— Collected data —
= Beginning of Section =

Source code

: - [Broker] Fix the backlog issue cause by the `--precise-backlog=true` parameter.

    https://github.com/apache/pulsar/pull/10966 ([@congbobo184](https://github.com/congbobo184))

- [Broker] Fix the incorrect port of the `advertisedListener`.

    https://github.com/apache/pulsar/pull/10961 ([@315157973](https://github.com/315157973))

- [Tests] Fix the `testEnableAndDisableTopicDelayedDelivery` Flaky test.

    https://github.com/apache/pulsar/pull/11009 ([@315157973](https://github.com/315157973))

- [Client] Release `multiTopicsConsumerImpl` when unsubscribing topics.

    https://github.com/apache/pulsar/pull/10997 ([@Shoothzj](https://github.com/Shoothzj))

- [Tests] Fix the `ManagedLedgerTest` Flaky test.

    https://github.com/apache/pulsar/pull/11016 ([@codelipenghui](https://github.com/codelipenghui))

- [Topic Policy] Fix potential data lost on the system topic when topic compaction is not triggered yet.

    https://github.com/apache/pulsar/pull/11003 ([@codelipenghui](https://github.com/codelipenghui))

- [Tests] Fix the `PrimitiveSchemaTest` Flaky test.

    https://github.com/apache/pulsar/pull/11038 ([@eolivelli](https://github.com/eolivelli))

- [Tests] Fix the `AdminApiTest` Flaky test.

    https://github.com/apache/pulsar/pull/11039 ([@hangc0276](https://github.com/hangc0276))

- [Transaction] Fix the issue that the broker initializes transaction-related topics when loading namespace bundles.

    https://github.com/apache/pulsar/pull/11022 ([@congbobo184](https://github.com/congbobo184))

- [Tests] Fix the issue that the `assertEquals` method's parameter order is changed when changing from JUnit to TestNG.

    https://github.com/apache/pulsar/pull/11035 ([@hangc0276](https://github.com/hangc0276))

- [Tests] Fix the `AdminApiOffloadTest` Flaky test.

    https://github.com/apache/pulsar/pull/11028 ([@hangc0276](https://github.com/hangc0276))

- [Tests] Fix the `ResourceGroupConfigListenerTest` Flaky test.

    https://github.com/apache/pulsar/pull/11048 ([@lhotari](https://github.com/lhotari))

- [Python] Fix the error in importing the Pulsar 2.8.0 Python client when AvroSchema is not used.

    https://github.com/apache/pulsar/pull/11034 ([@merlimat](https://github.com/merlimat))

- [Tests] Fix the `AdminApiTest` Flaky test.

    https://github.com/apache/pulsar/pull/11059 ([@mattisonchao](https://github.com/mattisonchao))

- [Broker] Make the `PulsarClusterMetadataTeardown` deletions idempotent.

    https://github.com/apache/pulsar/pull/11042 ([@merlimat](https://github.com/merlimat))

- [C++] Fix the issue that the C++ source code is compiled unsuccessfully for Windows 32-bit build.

= End of Section =

— EXERCISE DETAILS —
Reproduce the records word for word, from their very first line down to the line containing "- [Client] Release", including that line.

— WRITTEN REPLY —
Source code

: - [Broker] Fix the backlog issue cause by the `--precise-backlog=true` parameter.

    https://github.com/apache/pulsar/pull/10966 ([@congbobo184](https://github.com/congbobo184))

- [Broker] Fix the incorrect port of the `advertisedListener`.

    https://github.com/apache/pulsar/pull/10961 ([@315157973](https://github.com/315157973))

- [Tests] Fix the `testEnableAndDisableTopicDelayedDelivery` Flaky test.

    https://github.com/apache/pulsar/pull/11009 ([@315157973](https://github.com/315157973))

- [Client] Release `multiTopicsConsumerImpl` when unsubscribing topics.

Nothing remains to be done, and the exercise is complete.